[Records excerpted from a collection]
☆ ☆ ☆ ☆ ☆ ☆ ☆

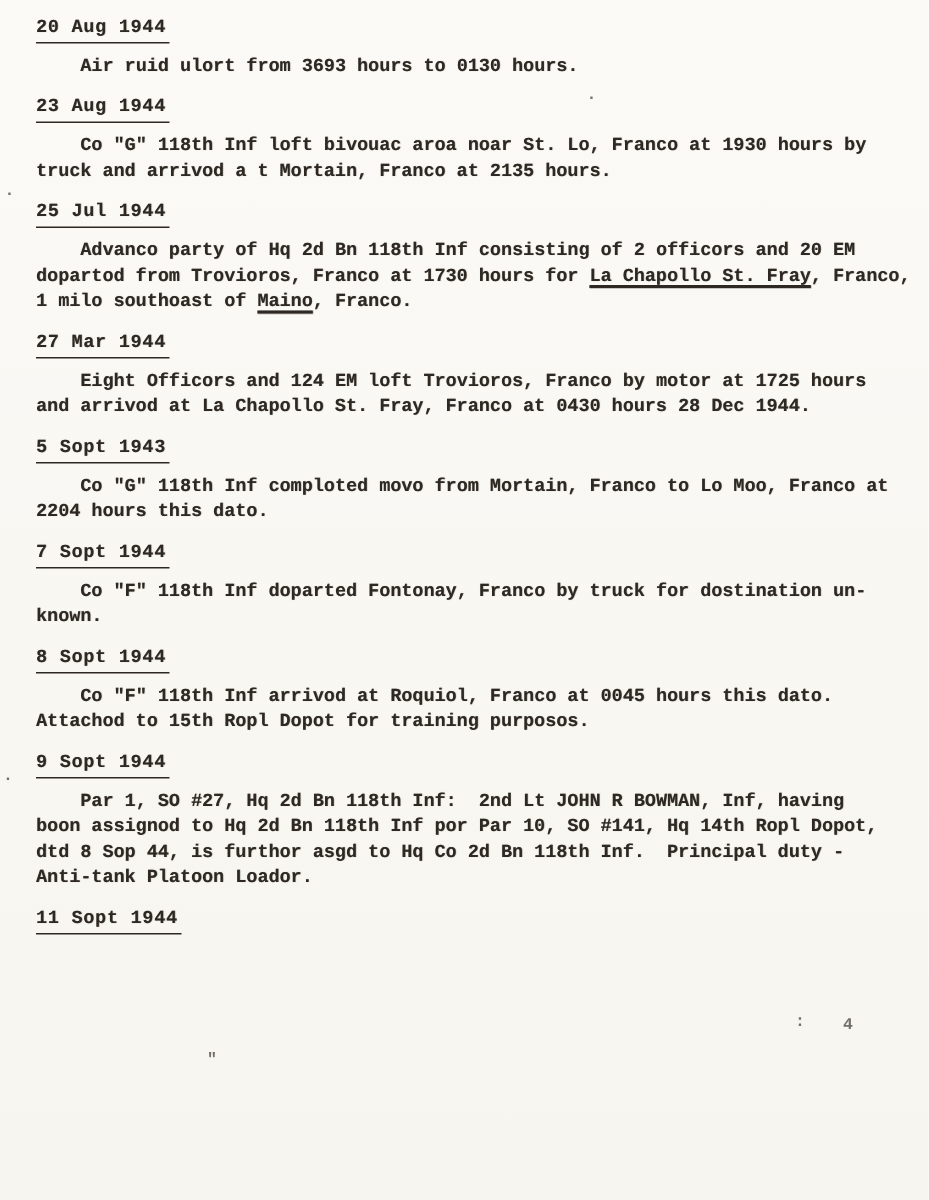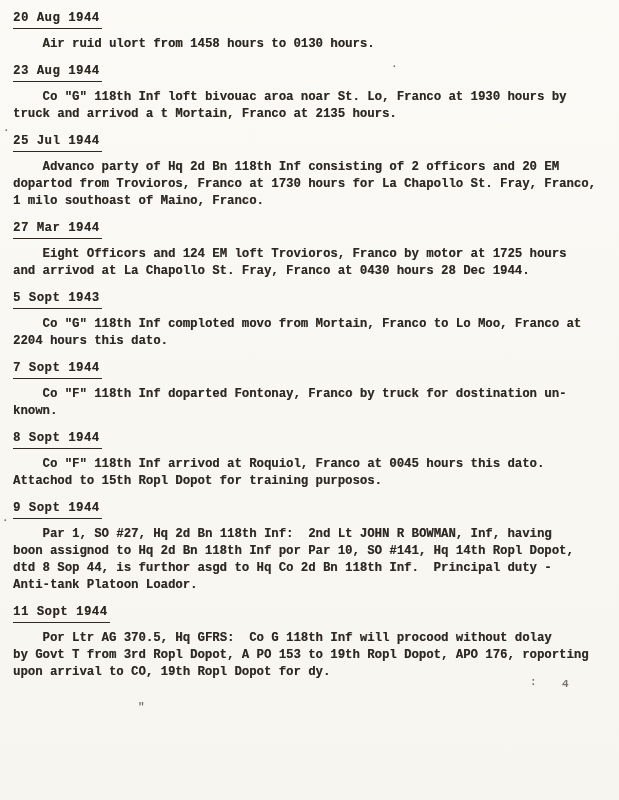"20 Aug 1944" .doc { padding: 10px 10px 0 13px -> 10px 10px 0 24px }
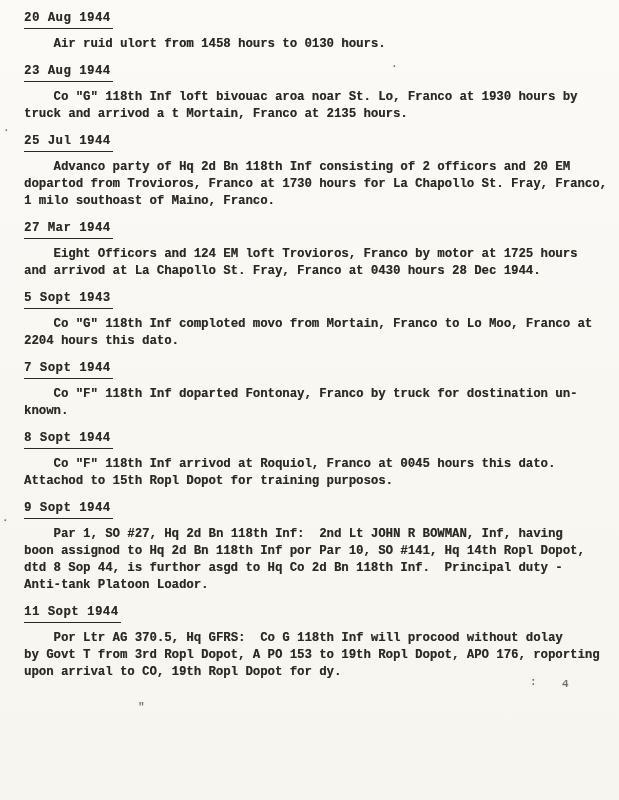"Air ruid ulort from 1458" div.para { text: 1458 -> 3693 }
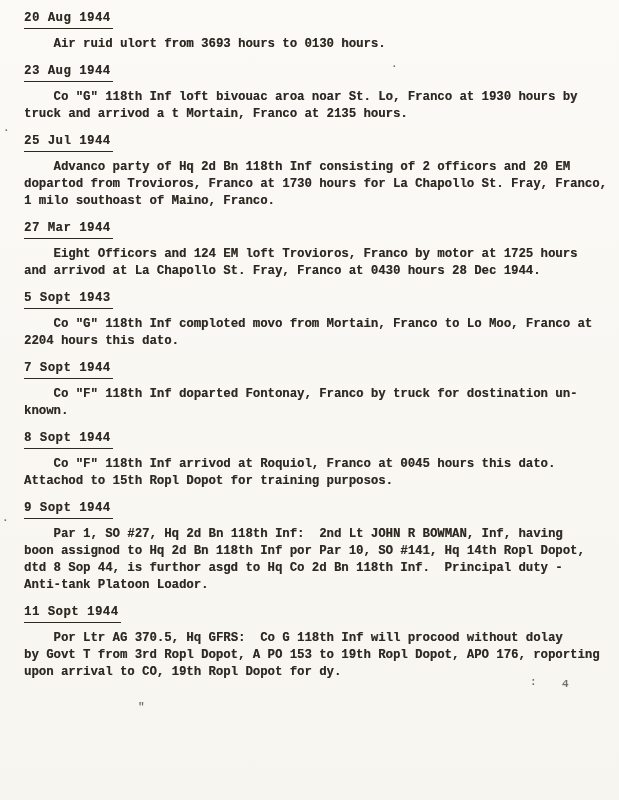"La Chapollo St. Fray" .u { text-decoration: none -> underline }
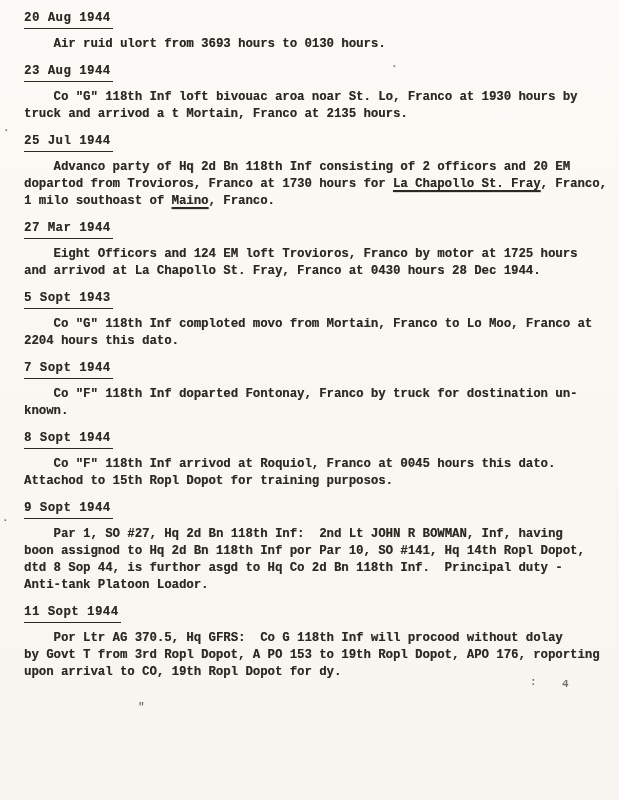"Por Ltr AG 370.5, Hq" div.para { html: <div> Por Ltr AG 370.5, Hq GFRS: Co G 118th Inf will procood without dolay by Govt T from 3rd Ropl Dopot, A PO 153 to 19th Ropl Dopot, APO 176, roporting upon arrival to CO, 19th Ropl Dopot for dy.</div> -> none }
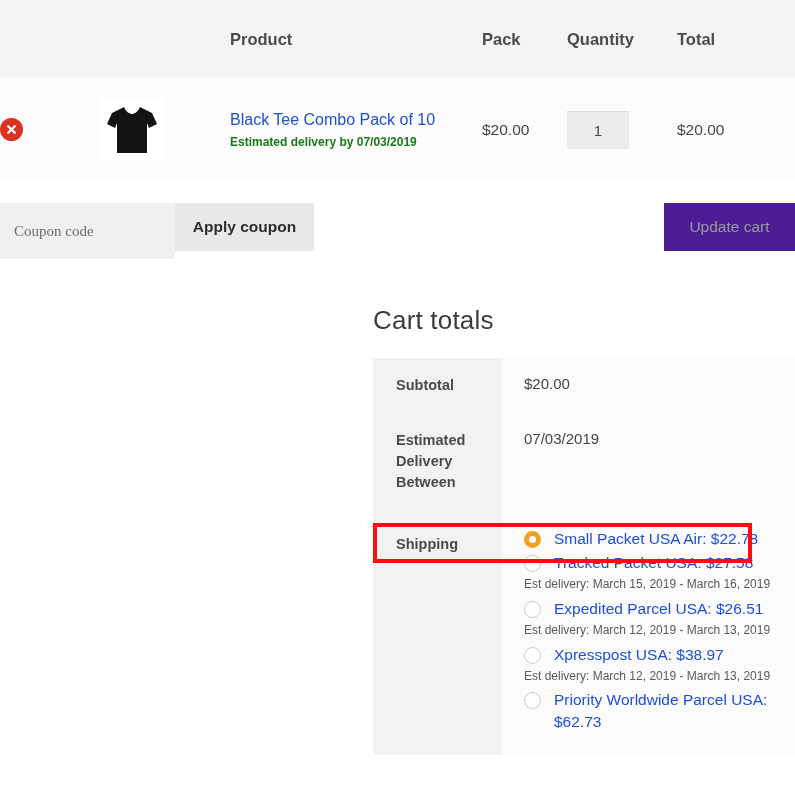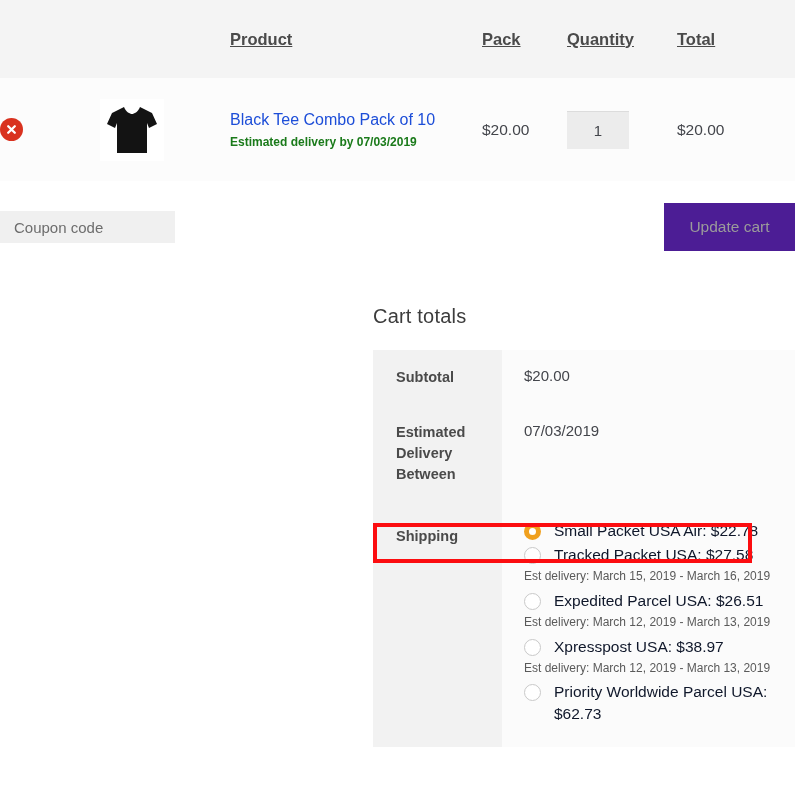"Product" .cart-table th { text-decoration: underline -> none }
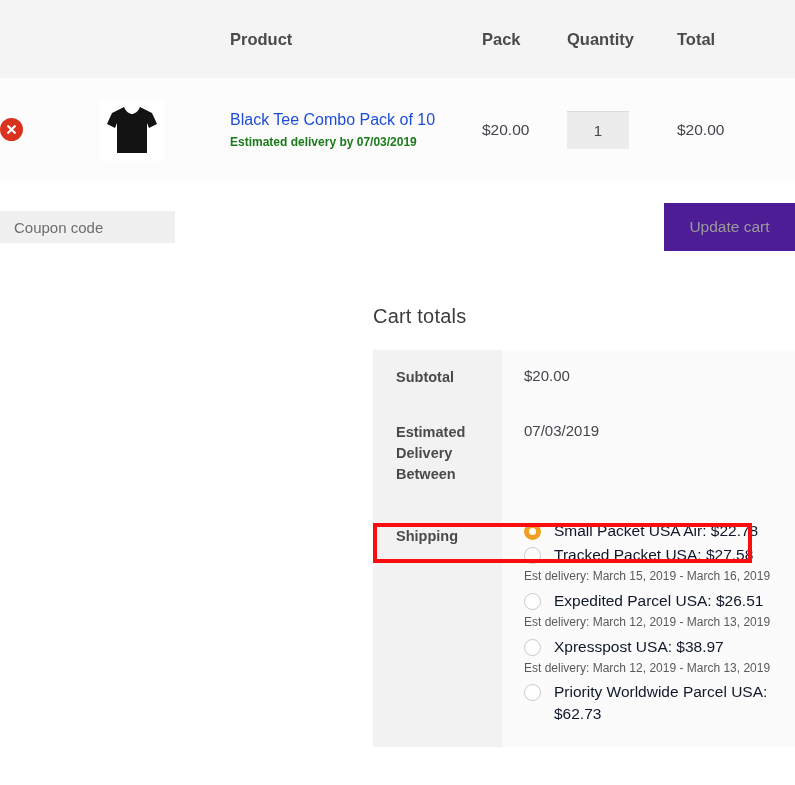"Coupon code" .coupon-input { font-family: Liberation Sans, sans-serif -> Liberation Serif, serif; height: 32px -> 56px; top: 8px -> 0 }
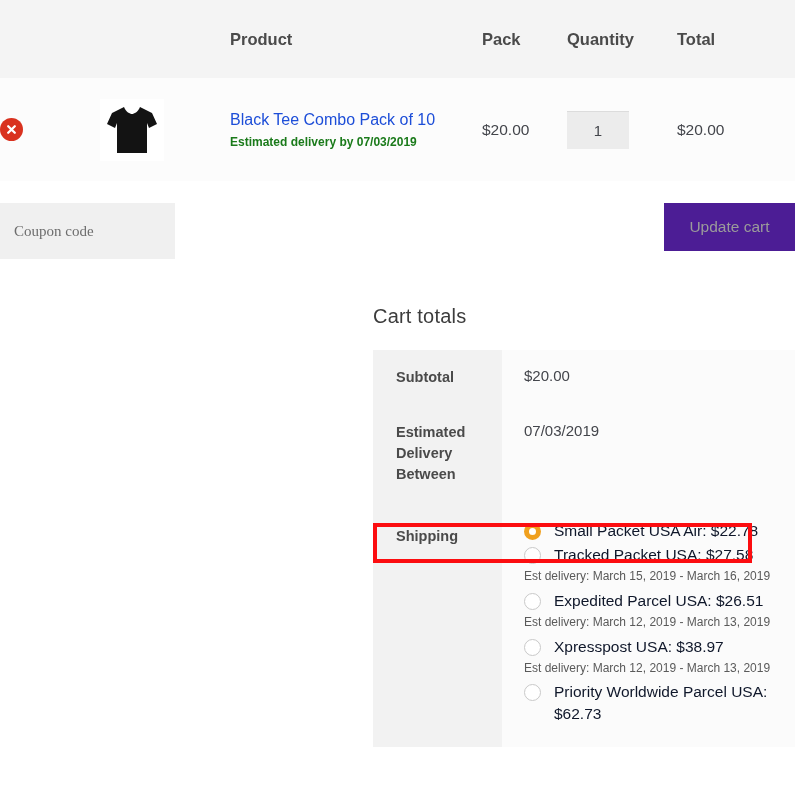"Apply coupon" button.apply-coupon-btn { html: none -> <button>Apply coupon</button> }
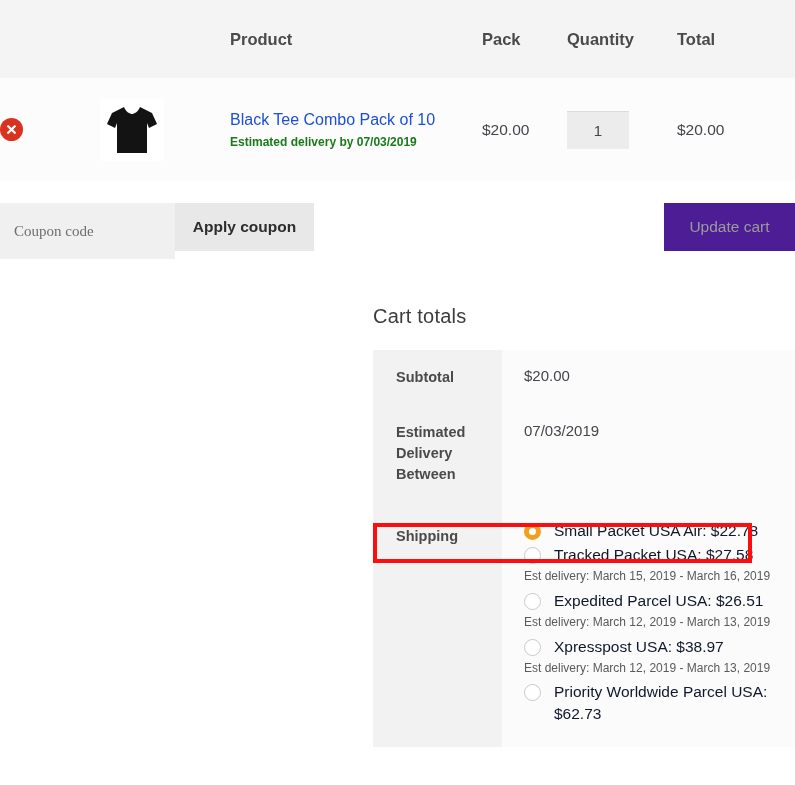"Cart totals" .totals-title { font-size: 20px -> 26px }
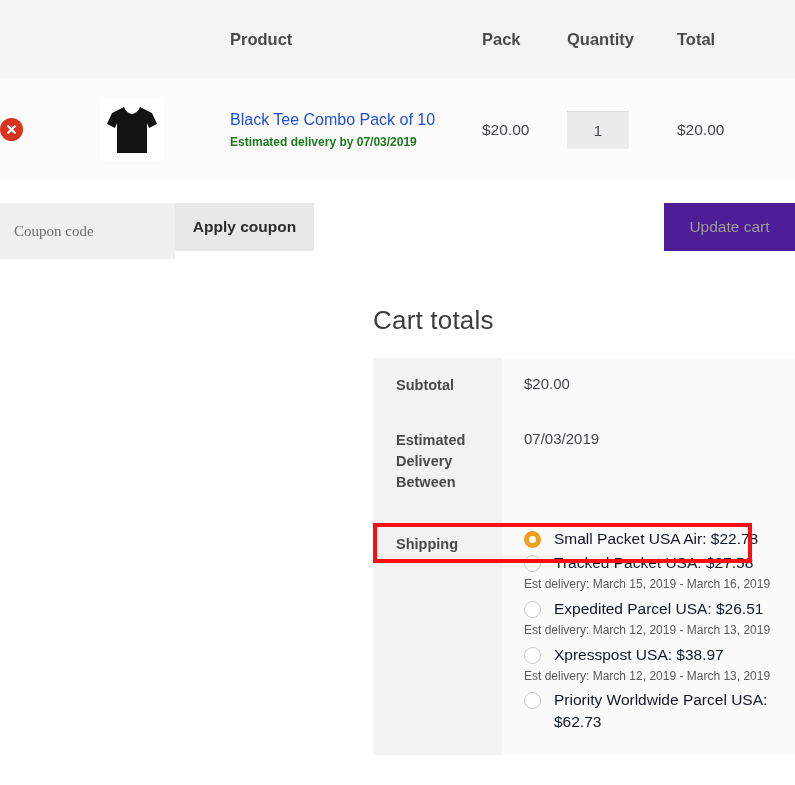"Small Packet USA Air: $22.78" .ship-label { color: #0f172a -> #1d4ed8 }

☆ ☆ ☆ ☆ ☆ ☆ ☆

PROBLEM REQUIREMENTS: Would you please print only the lines running from the one with "font-size: 20px ->" to the final line of the entries above, exactly as written and without pictures?

ANSWER AREA:
"Cart totals" .totals-title { font-size: 20px -> 26px }
"Small Packet USA Air: $22.78" .ship-label { color: #0f172a -> #1d4ed8 }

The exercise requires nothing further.